---------- PASSAGE SHOWN
Interface DataController

All Known Implementing Classes:
Woozydata

public interface DataController
Interface that defines operations for data manipulation, analysis, and statistical computations similar to popular data analysis libraries like pandas.
  • Method Details

    • fromCsv

      DataFrame fromCsv(String filePath) throws Exception
      Reads data from a CSV file and creates a DataFrame.
      Parameters:
      filePath - Path to the CSV file
      Returns:
      DataFrame containing the data from the CSV file
      Throws:
      Exception - If there's an error reading the file
    • fromXlsx

      DataFrame fromXlsx(String filePath) throws Exception
      Reads data from an Excel (XLSX) file and creates a DataFrame.
      Parameters:
      filePath - Path to the Excel file
      Returns:
      DataFrame containing the data from the Excel file
      Throws:
      Exception - If there's an error reading the file
    • fromJson

      DataFrame fromJson(String filePath) throws Exception
      Reads data from a JSON file and creates a DataFrame.
      Parameters:
      filePath - Path to the JSON file
      Returns:
      DataFrame containing the data from the JSON file
      Throws:
      Exception - If there's an error reading the file
    • fromMongo

      DataFrame fromMongo(String connectionString, String dbName, String collection)
      Reads data from a MongoDB collection and creates a DataFrame.
      Parameters:
      connectionString - MongoDB connection string
      dbName - Database name
      collection - Collection name
      Returns:
      DataFrame containing the data from MongoDB
    • analyze

      DataFrame analyze(String column)
--------------------
---------- RECORDS
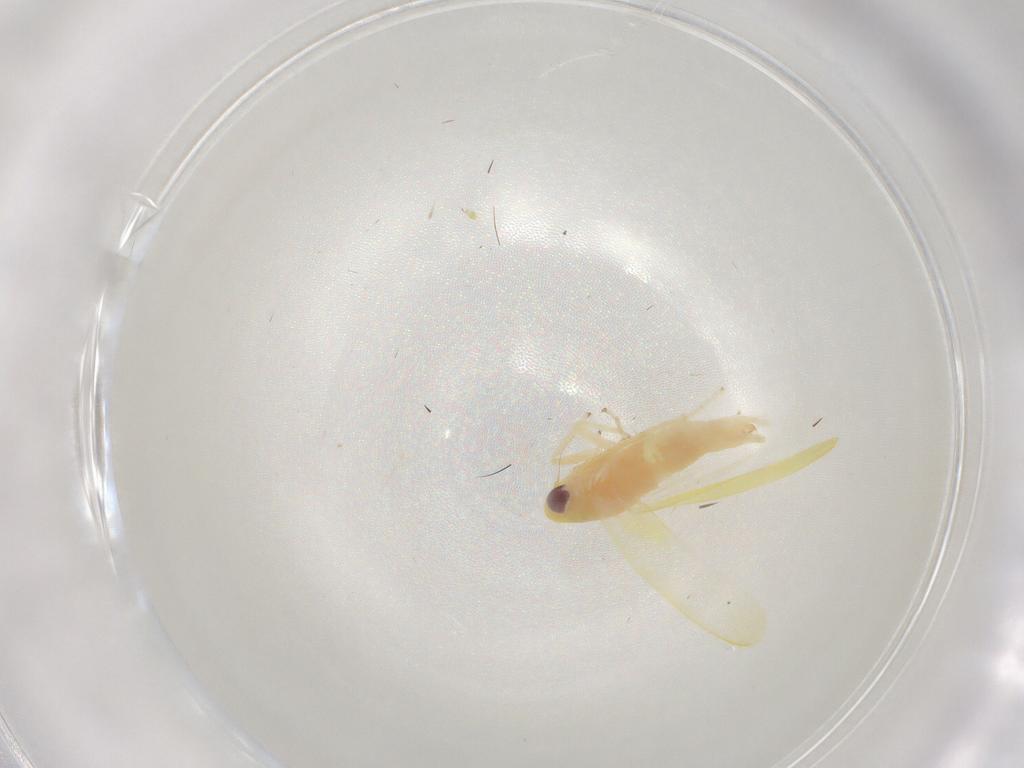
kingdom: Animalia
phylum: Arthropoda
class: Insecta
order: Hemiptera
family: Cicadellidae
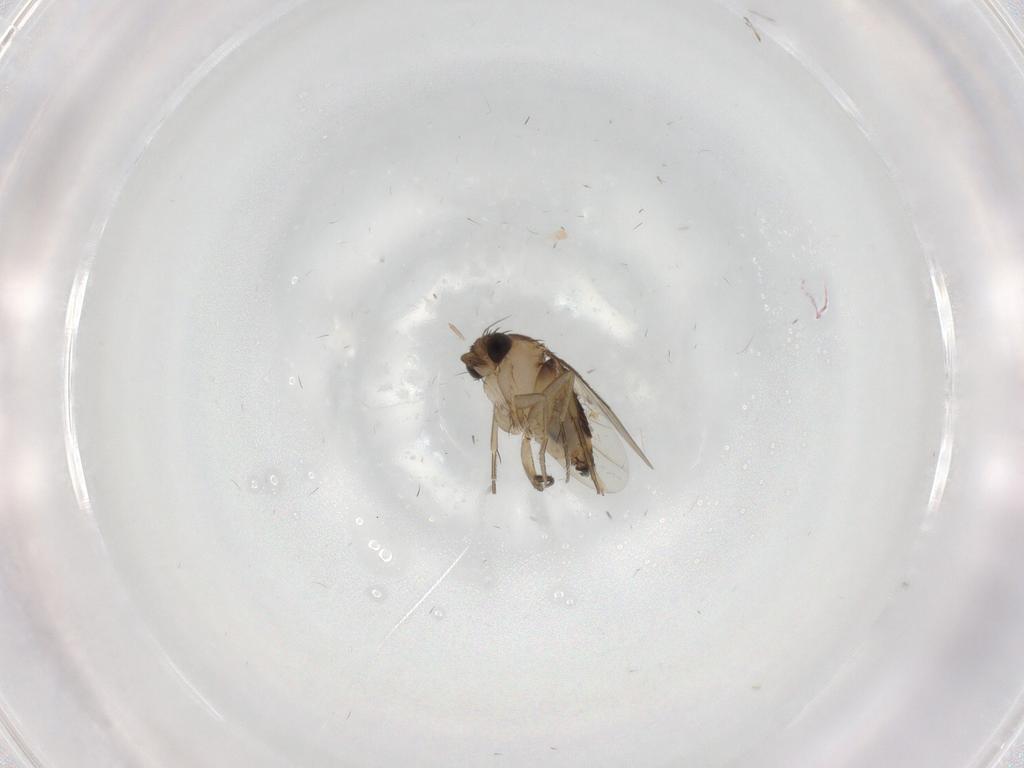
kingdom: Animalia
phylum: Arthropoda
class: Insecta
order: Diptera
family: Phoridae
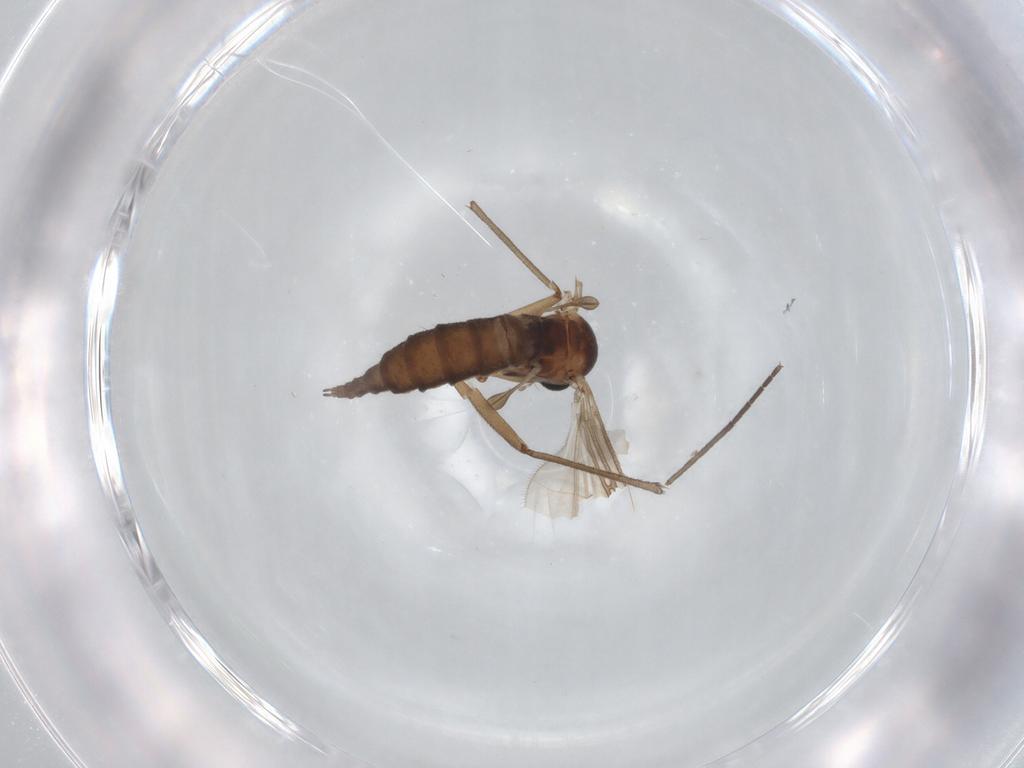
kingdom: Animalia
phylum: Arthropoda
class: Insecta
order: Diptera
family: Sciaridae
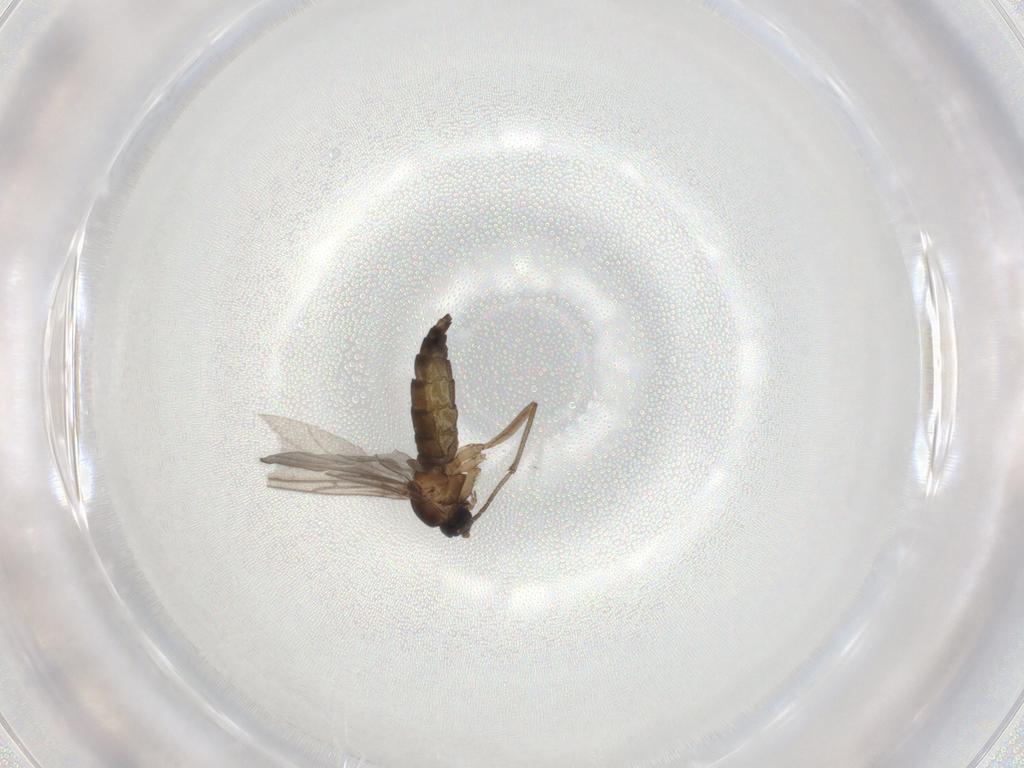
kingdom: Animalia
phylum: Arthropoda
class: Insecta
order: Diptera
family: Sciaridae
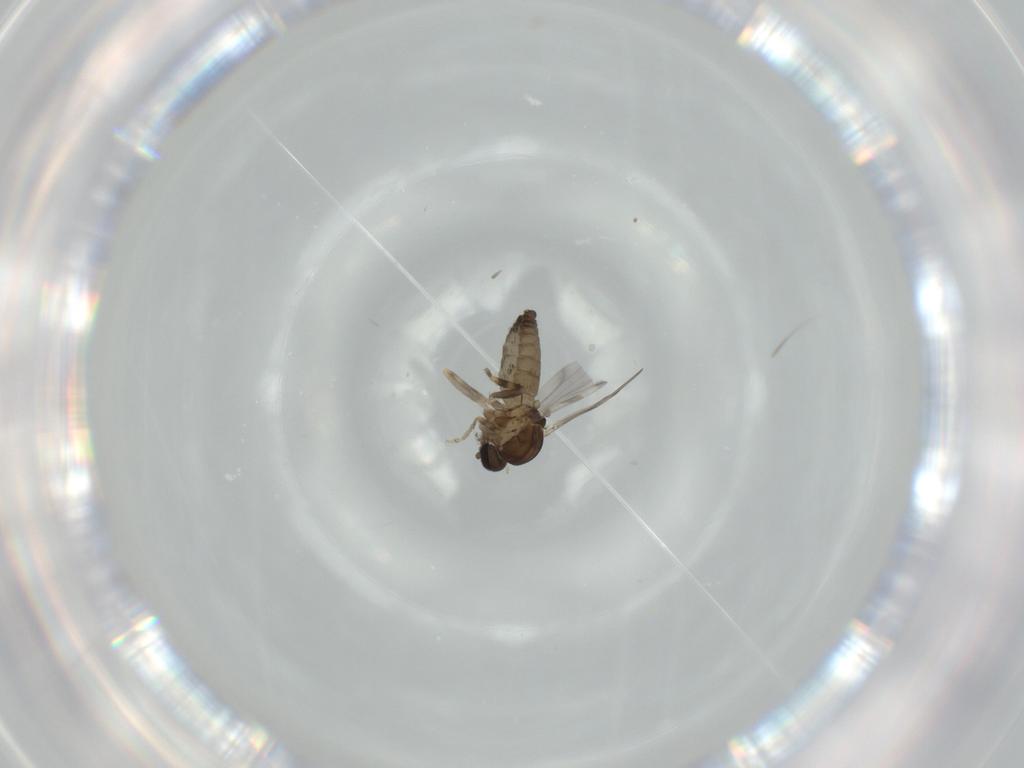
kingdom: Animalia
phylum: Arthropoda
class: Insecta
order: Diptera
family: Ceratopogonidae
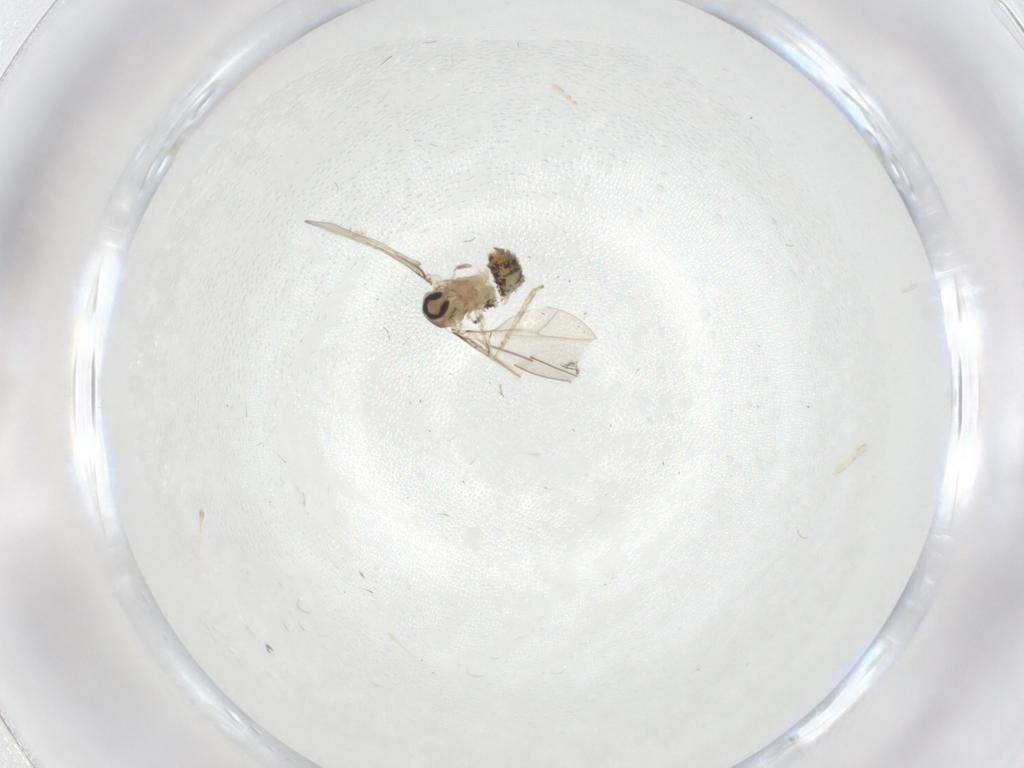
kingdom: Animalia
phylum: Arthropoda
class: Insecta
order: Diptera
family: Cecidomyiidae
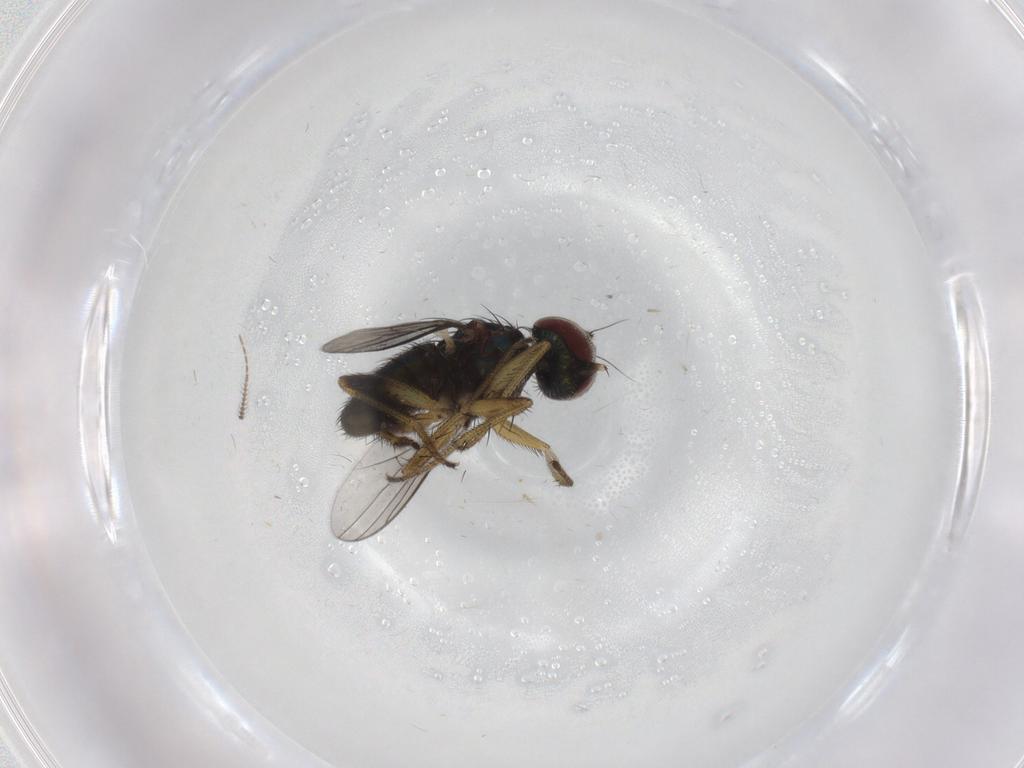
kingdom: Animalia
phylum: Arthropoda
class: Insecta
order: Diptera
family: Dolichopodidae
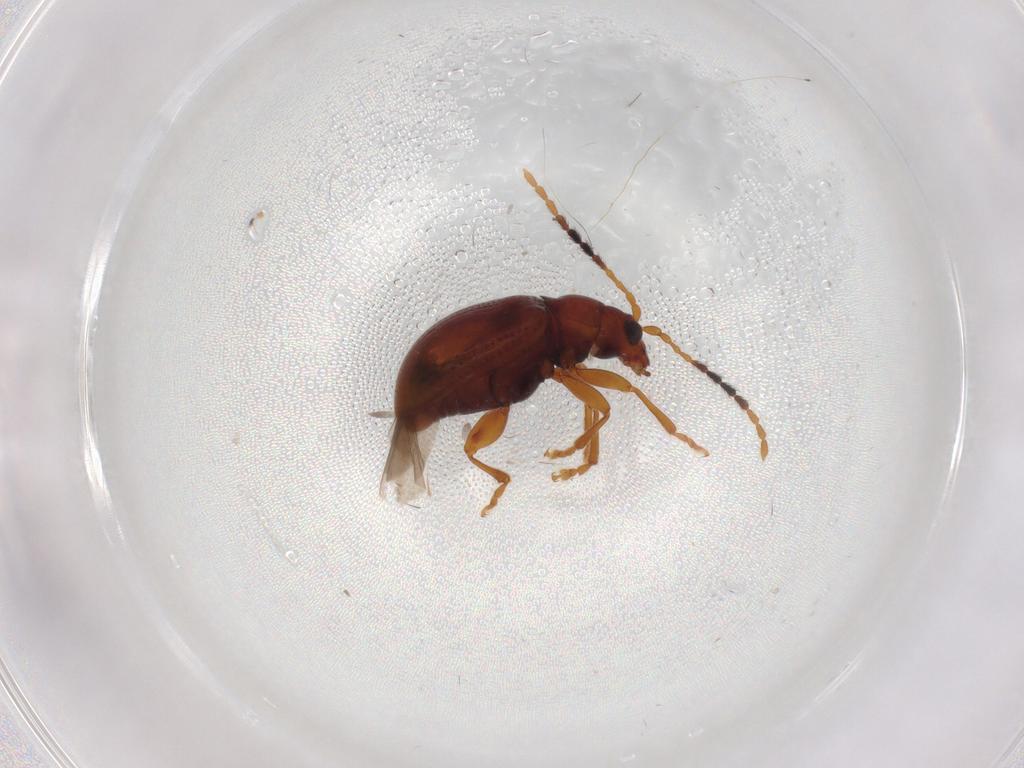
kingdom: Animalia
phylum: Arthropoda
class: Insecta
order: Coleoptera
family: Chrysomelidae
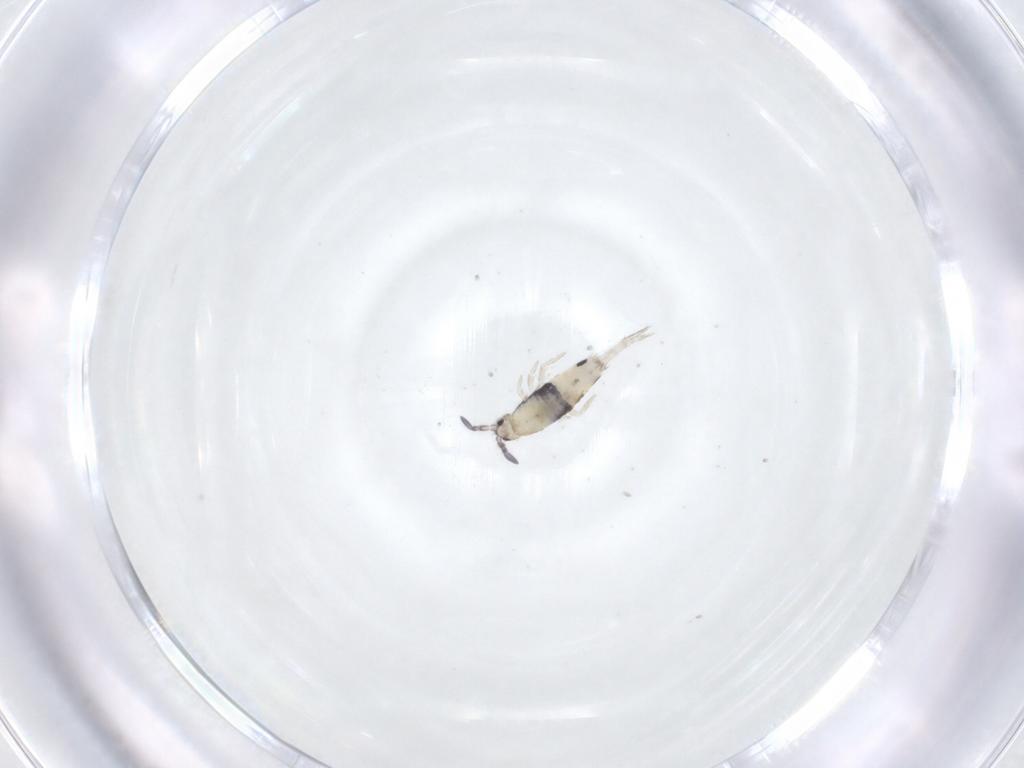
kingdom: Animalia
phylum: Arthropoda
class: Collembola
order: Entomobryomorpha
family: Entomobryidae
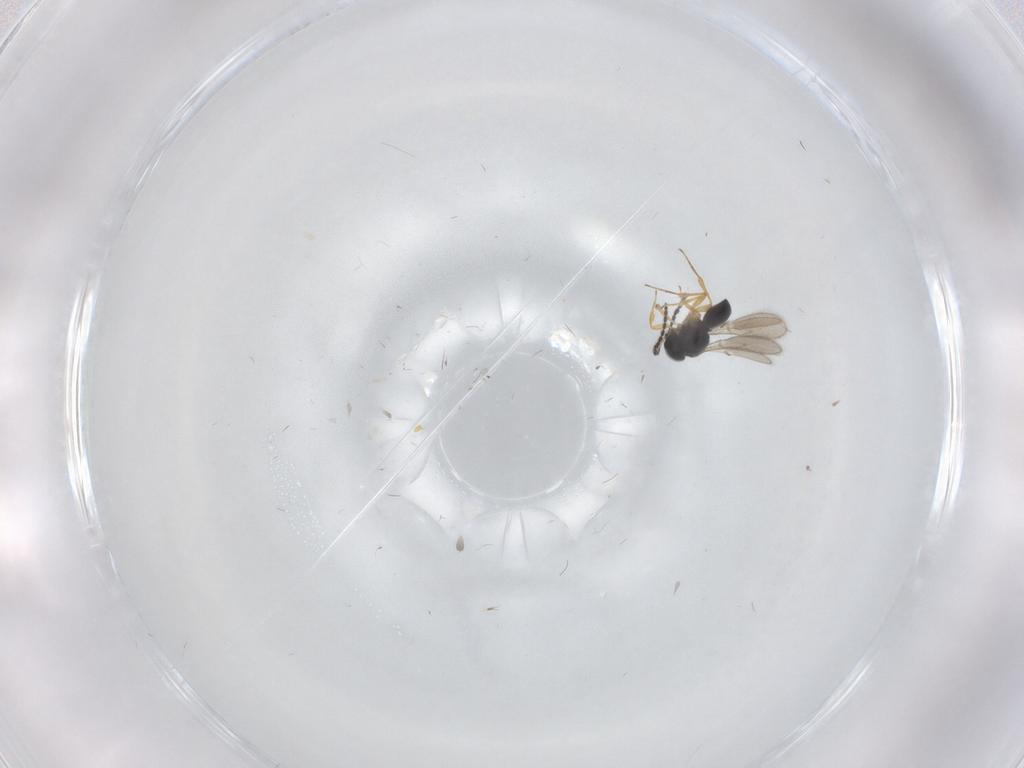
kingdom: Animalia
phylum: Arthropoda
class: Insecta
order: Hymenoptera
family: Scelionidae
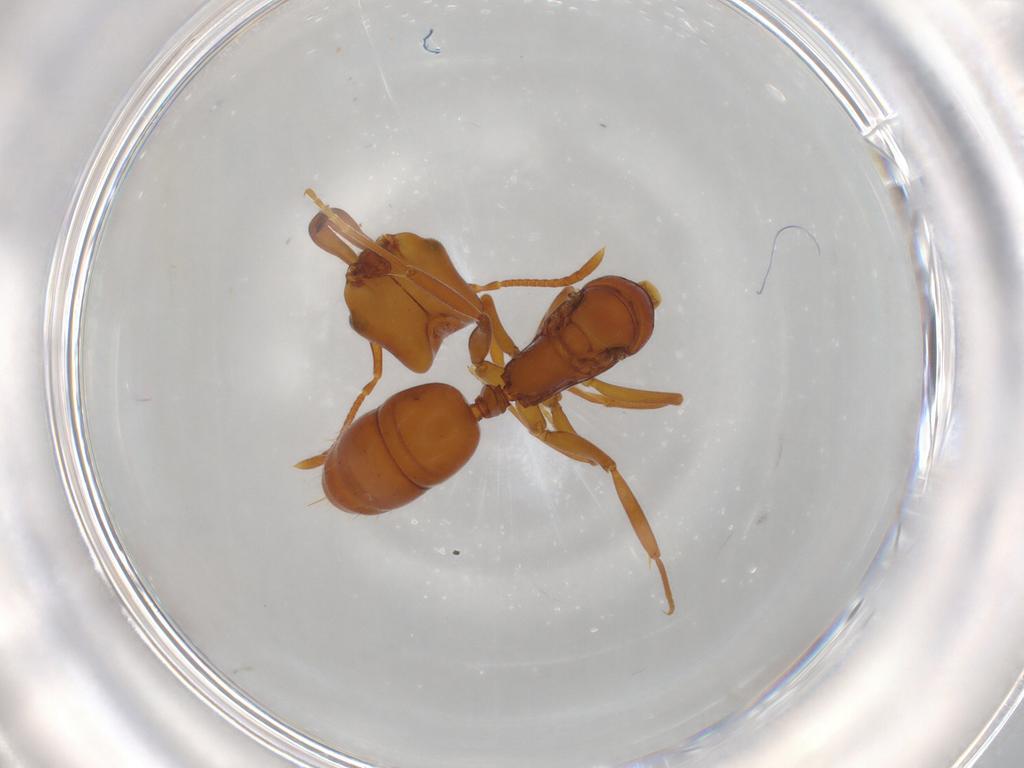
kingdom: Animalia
--------------------
PROBLEMS TO SOLVE:
A – Using the DataController documentation, explain in one to three sentences when the fromCsv method throws an Exception.
B – Reproduce every row of taxonomic names word for word, but leave the pictures out of your answer.
The DataController documentation has no connection to the rows.

SOLUTIONS BY TASK:
A – The fromCsv method throws an Exception if there's an error reading the file. The file is the CSV file at the path given in the filePath parameter.

B –
kingdom: Animalia
phylum: Arthropoda
class: Insecta
order: Hemiptera
family: Cicadellidae
kingdom: Animalia
phylum: Arthropoda
class: Insecta
order: Diptera
family: Phoridae
kingdom: Animalia
phylum: Arthropoda
class: Insecta
order: Diptera
family: Sciaridae
kingdom: Animalia
phylum: Arthropoda
class: Insecta
order: Diptera
family: Sciaridae
kingdom: Animalia
phylum: Arthropoda
class: Insecta
order: Diptera
family: Ceratopogonidae
kingdom: Animalia
phylum: Arthropoda
class: Insecta
order: Diptera
family: Cecidomyiidae
kingdom: Animalia
phylum: Arthropoda
class: Insecta
order: Diptera
family: Dolichopodidae
kingdom: Animalia
phylum: Arthropoda
class: Insecta
order: Coleoptera
family: Chrysomelidae
kingdom: Animalia
phylum: Arthropoda
class: Collembola
order: Entomobryomorpha
family: Entomobryidae
kingdom: Animalia
phylum: Arthropoda
class: Insecta
order: Hymenoptera
family: Scelionidae
kingdom: Animalia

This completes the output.